Depende del apoyo popular necesario para llevar a cabo una medida redistributiva. No debemos pecar de ingenuos creyendo que es una simple decisión que se toma de un día para el otro. Esto se enmarca en la puja entre sectores antagónicos, en el enfrentamiento a los intereses de grupos económicos concentrados, de países que son potencias mundiales y de empresas transnacionales, tan o más poderosas que los países mismos. Esta lucha no se puede llevar a cabo con la sola decisión de un gobierno, sino más bien como el resultado de un proceso mucho más amplio de lucha, de movilización y de organización social.
En las condiciones socio-económicas y políticas de América Latina, sería complicado redistribuir la riqueza sin un gobierno que se asiente en base de los sectores populares; o al menos con un fuerte consenso de éstos.

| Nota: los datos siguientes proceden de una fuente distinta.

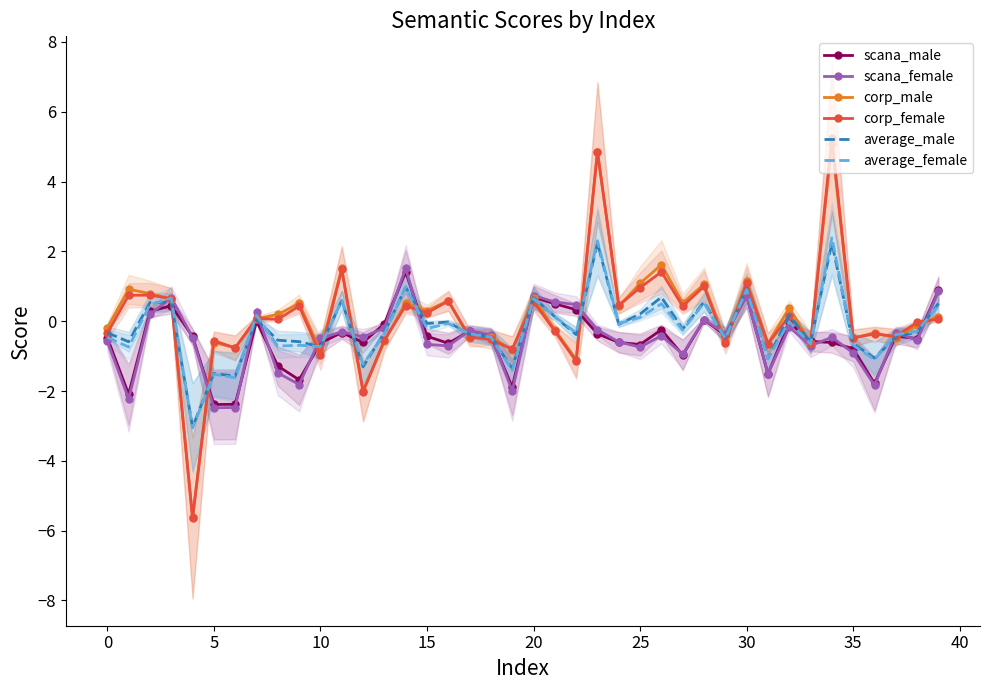

What is the lowest value of the scana_female series?

-2.5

Por eso, solo Bolivia y Venezuela encarnan procesos de algún tipo de inversión de la matriz de concentración de la riqueza. Y son procesos que nada tienen que ver con el gobierno argentino de los últimos 5 años, el cual tiene más “socios” del lado de los que concentran la riqueza, que de los sectores populares.
Aquí, más allá del embate discursivo de propios y ajenos, pareciera que por un lado no existe la voluntad política para la redistribución, y por el otro, no hay una experiencia popular capaz de encarnar ese proceso complejo y tal vez violento.

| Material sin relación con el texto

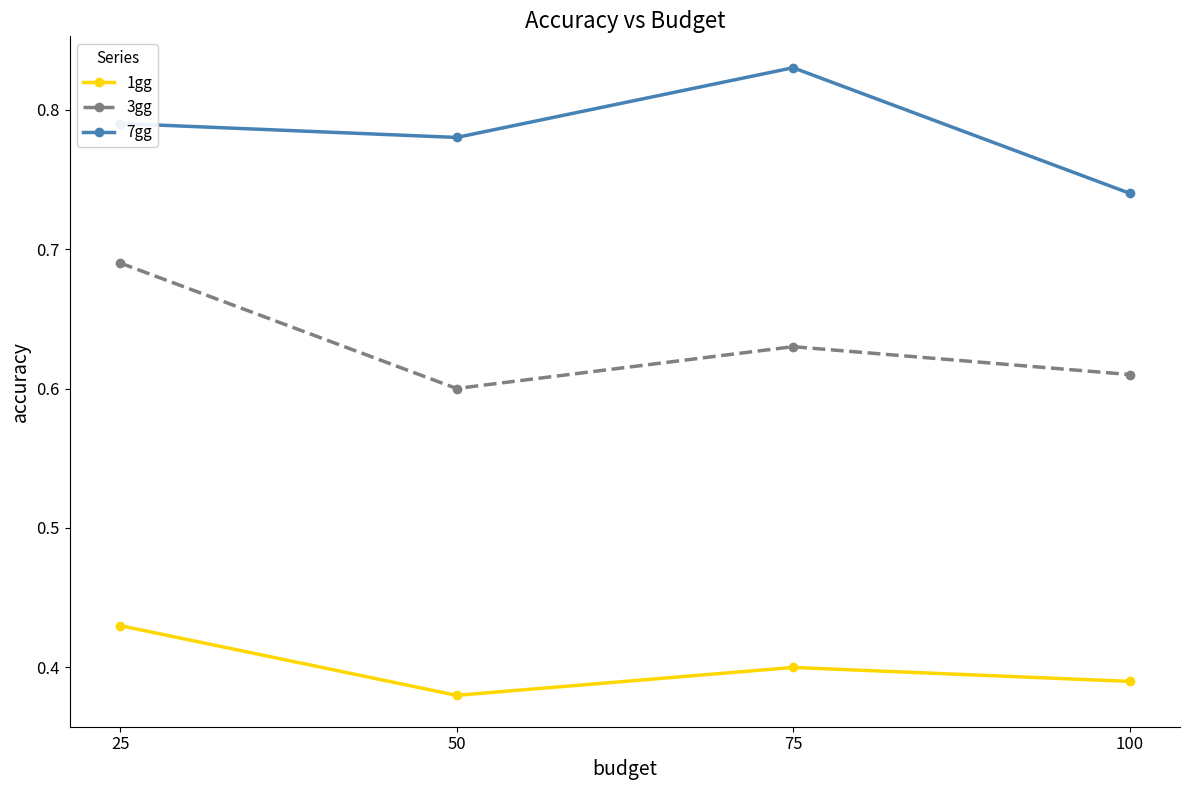

At 25, list the series in order from smallest to largest.

1gg, 3gg, 7gg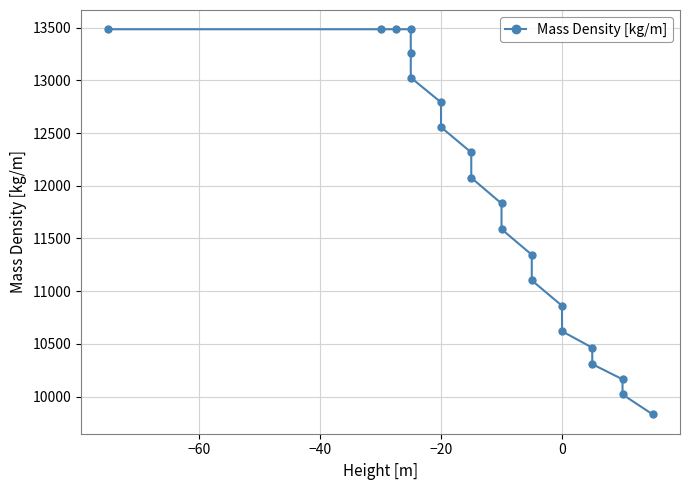

What is the minimum value shown in the chart?

9829.9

Lo cierto es que algunas medidas, aunque más no sea dentro de los límites que impone el capitalismo -siempre restrictivo- se podrían tomar en favor del conjunto más desfavorecido del pueblo. Medidas por lo menos reformistas; que no impliquen el enfrentamiento total con grupos demasiado poderosos que puedan desestabilizar la economía y/o el gobierno, o hasta la vida democrática misma.

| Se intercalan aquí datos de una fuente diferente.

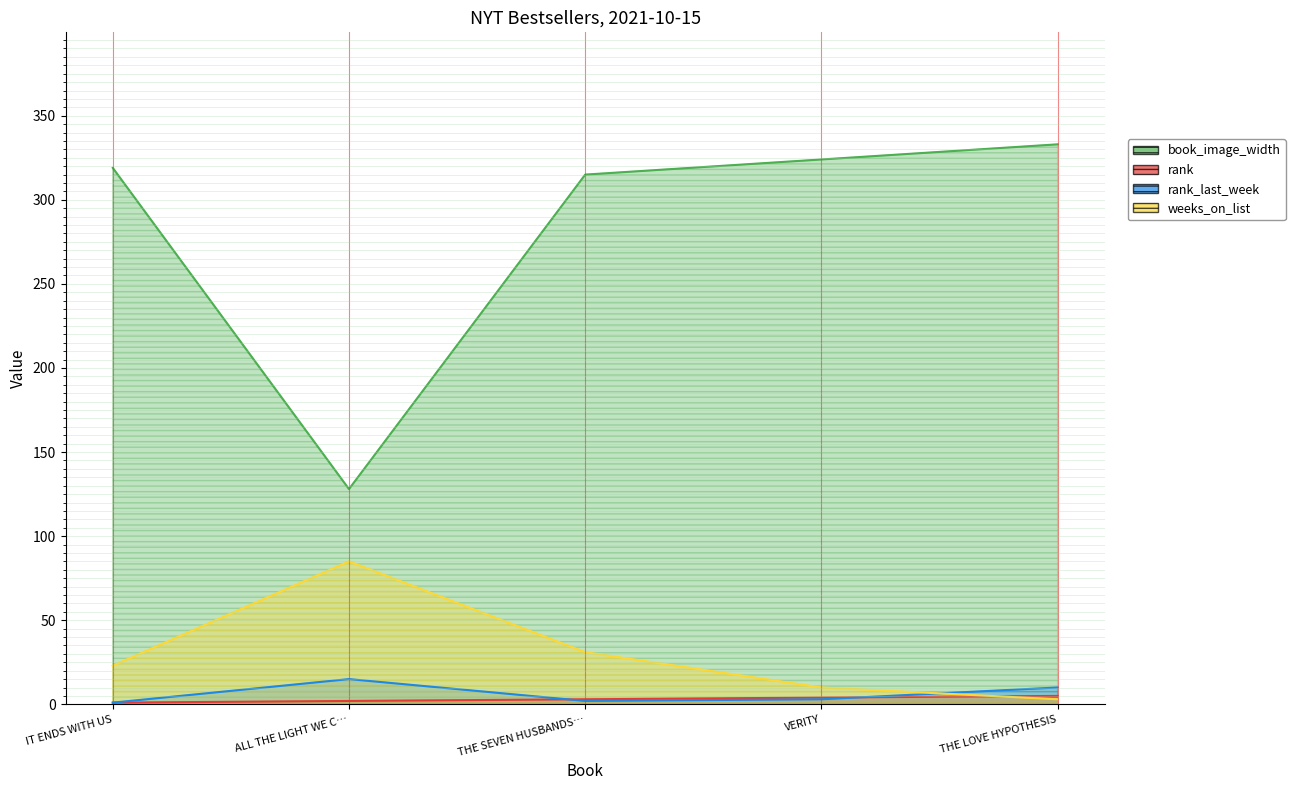

Rank the series by their maximum value, from lowest to highest.

rank, rank_last_week, weeks_on_list, book_image_width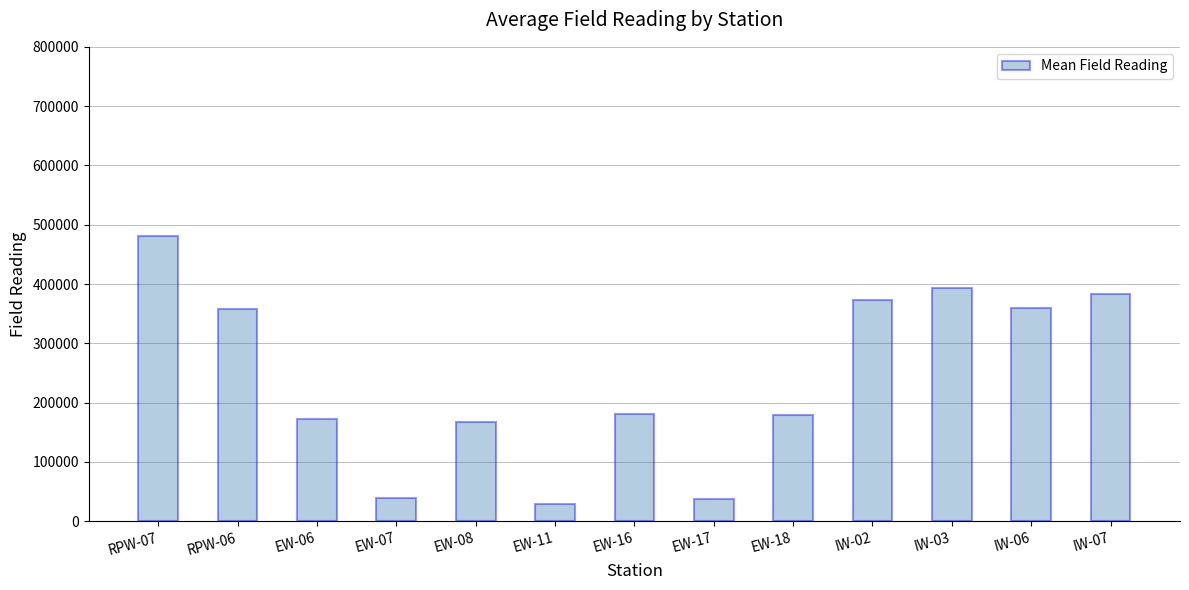

The value at IW-02 is 91029. True or false?

False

Pero cuando el gobierno autoriza la suba de tarifas, está quitándole directamente dinero del salario de los trabajadores para trasladarlo a las empresas privadas.
Pero cuando se le paga a Marsans la deuda contraída con Aerolíneas, se está entregando dinero del Estado nacional a una empresa privada que encima hizo mal las cosas.
Pero cuando los miembros del gabinete mismo son empresarios, o los socios políticos de empresarios, nos van confirmando lo que creemos.
Y entonces se le paga al Club de París, usando a discreción dinero de los argentinos para abonar una deuda fraudulenta, sin siquiera llevar una investigación previa; dinero que por otra parte, podría utilizarse para pagar, aunque sea algo, de la enorme deuda social que la democracia tiene con el pueblo argentino.
Entonces, los voceros del gobierno, nos dicen que el efecto de saldar la deuda con el Club de París, será tranquilizar los mercados, y que como hormigas a la miel lloverán inversiones listas para… ¿para qué?
Para serles sincero, si me dan a elegir: no vengan!!! ¿Por qué no darnos la posibilidad de producir lo que podamos producir, e importar lo que por años de desindustrialización no tenemos más remedio que comprar hecho?
¿No sería mejor comenzar una etapa de reindustrialización? Un Estado que encabece las inversiones, que regule y planifique, y que no se conforme con el viejo y fracasado modelo agroexportador, que acompañe una burguesía nacional que estimule el desarrollo. Tal vez así nos dejemos de contar con los dedos los puntos de crecimiento anual, crecimiento para qué, sino se traduce en verdaderos beneficios para los más perjudicados por el sistema.
Entonces, vuelvo al comienzo. Pienso en la redistribución de la riqueza, miro las medidas de Cristina Fernández y me pregunto: ¿de qué lado está?